* [DOCUMENT PASSAGE]
==========

Anyone writing a YARN application needs to understand the process, in order to write short-lived applications or long-lived services. They also need to start testing on secure clusters during early development stages, in order to write code that actually works.
YARN Resource Managers (RMs) and Node Managers (NMs) co-operate to execute the user’s application with the identity and hence access rights of that user.
The (active) Resource Manager:
Finds space in a cluster to deploy the core of the application, the Application Master (AM).
Requests that the NM on that node allocate a container and start the AM in it.
Communicates with the AM, so that the AM can request new containers and manipulate/release current ones, and to provide notifications about allocated and running containers.
The Node Managers:
Localize resources: Download from HDFS or other filesystem into a local directory. This is done using the delegation tokens attached to the container launch context. (For non-HDFS resources, using other credentials such as object store login details in cluster configuration files)

==========

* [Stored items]

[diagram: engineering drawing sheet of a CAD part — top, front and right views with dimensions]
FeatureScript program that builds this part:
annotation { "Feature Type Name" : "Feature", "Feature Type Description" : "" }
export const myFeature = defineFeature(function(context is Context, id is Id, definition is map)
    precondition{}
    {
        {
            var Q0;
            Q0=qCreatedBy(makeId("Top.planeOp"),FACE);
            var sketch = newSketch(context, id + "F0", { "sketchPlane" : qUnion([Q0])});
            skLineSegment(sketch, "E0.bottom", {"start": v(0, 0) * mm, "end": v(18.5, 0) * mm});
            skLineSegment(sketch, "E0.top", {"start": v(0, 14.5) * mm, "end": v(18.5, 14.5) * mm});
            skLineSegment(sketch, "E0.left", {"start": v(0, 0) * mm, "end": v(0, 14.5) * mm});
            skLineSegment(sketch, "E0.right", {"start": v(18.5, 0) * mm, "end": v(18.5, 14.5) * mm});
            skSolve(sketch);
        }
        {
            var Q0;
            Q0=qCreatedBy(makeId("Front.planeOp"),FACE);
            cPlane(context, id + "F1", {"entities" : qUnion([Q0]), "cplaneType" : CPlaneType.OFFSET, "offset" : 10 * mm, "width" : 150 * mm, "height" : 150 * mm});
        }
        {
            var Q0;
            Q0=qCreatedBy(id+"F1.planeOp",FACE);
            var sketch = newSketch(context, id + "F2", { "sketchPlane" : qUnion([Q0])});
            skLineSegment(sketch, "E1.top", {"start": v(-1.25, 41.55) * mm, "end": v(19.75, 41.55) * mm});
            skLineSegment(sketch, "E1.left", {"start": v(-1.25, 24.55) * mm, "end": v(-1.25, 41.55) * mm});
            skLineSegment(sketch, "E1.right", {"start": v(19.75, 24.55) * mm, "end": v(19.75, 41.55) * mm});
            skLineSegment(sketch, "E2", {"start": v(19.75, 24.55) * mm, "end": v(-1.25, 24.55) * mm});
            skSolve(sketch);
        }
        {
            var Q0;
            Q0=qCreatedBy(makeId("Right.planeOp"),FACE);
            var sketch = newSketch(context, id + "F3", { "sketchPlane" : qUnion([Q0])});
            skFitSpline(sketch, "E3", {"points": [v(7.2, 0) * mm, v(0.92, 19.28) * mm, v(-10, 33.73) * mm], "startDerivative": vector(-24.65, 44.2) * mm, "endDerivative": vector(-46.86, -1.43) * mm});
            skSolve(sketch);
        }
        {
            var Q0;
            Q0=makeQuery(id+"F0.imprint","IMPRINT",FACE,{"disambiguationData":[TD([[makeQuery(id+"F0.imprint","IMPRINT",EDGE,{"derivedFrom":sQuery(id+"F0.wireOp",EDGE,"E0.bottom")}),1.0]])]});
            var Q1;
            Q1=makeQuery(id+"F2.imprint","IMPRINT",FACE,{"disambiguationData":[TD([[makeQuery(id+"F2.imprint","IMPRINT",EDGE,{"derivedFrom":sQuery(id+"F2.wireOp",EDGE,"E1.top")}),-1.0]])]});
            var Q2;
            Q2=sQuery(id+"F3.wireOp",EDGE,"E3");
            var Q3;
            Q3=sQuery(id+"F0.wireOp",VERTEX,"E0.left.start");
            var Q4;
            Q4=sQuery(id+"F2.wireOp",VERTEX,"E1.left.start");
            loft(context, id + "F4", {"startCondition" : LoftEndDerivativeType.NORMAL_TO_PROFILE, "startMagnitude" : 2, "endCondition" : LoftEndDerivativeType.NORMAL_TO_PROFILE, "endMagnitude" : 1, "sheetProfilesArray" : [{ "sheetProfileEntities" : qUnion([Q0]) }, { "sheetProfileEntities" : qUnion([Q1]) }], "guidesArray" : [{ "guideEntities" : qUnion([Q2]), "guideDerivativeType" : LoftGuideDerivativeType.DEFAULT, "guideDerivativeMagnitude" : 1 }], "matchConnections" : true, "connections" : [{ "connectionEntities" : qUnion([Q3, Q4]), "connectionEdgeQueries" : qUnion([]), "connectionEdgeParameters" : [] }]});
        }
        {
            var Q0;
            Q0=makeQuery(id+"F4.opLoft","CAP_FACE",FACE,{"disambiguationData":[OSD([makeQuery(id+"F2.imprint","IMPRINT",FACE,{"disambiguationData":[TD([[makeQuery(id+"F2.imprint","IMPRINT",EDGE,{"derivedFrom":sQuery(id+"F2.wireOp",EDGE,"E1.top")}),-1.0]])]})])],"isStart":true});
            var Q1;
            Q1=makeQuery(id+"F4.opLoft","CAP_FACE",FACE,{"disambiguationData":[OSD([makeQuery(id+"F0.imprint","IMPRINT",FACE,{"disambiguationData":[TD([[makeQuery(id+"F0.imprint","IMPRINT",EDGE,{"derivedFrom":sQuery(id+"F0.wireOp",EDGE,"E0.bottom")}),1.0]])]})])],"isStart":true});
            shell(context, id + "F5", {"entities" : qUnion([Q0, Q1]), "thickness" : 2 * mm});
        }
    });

==========

* [GIVEN EXERCISE 1] Which lines in the records contain the string "opLoft"? Copy each of them.
* [GIVEN EXERCISE 2] What comes next in the passage on YARN application security? Continue it from its last sentence.

* [WRITTEN ANSWER 1]
            Q0=makeQuery(id+"F4.opLoft","CAP_FACE",FACE,{"disambiguationData":[OSD([makeQuery(id+"F2.imprint","IMPRINT",FACE,{"disambiguationData":[TD([[makeQuery(id+"F2.imprint","IMPRINT",EDGE,{"derivedFrom":sQuery(id+"F2.wireOp",EDGE,"E1.top")}),-1.0]])]})])],"isStart":true});
            Q1=makeQuery(id+"F4.opLoft","CAP_FACE",FACE,{"disambiguationData":[OSD([makeQuery(id+"F0.imprint","IMPRINT",FACE,{"disambiguationData":[TD([[makeQuery(id+"F0.imprint","IMPRINT",EDGE,{"derivedFrom":sQuery(id+"F0.wireOp",EDGE,"E0.bottom")}),1.0]])]})])],"isStart":true});

* [WRITTEN ANSWER 2]
Start the application as the user.
Monitor the application and report failure to the RM.
To execute code in the cluster, a YARN application must:
Have a client-side application which sets up the ApplicationSubmissionContext detailing what is to be launched. This includes:
Have an Application Master which, when launched, registers with the YARN RM and listens for events. Any AM which wishes to execute work in other containers must request them off the RM, and, when allocated, create a ContainerLaunchContext containing the command to execute, the environment to execute the command, binaries to localize and all relevant security credentials.
Even with the NM handling the localization process, the AM must itself be able to retrieve the security credentials supplied at launch time so that it itself may work with HDFS and any other services, and to pass some or all of these credentials down to the launched containers.
The delegation tokens which a YARN application needs must be acquired from a program executing as an authenticated user. For a YARN application, this means the user launching the application. It is the client-side part of the YARN application which must do this:
Which tokens are required? Normally, at least a token to access HDFS.
An application must request a delegation token from every filesystem with which it intends to interact —including the cluster’s main FS. FileSystem.addDelegationTokens(renewer, credentials) can be used to collect these; it is a no-op on those filesystems which do not issue tokens (including non-kerberized HDFS clusters).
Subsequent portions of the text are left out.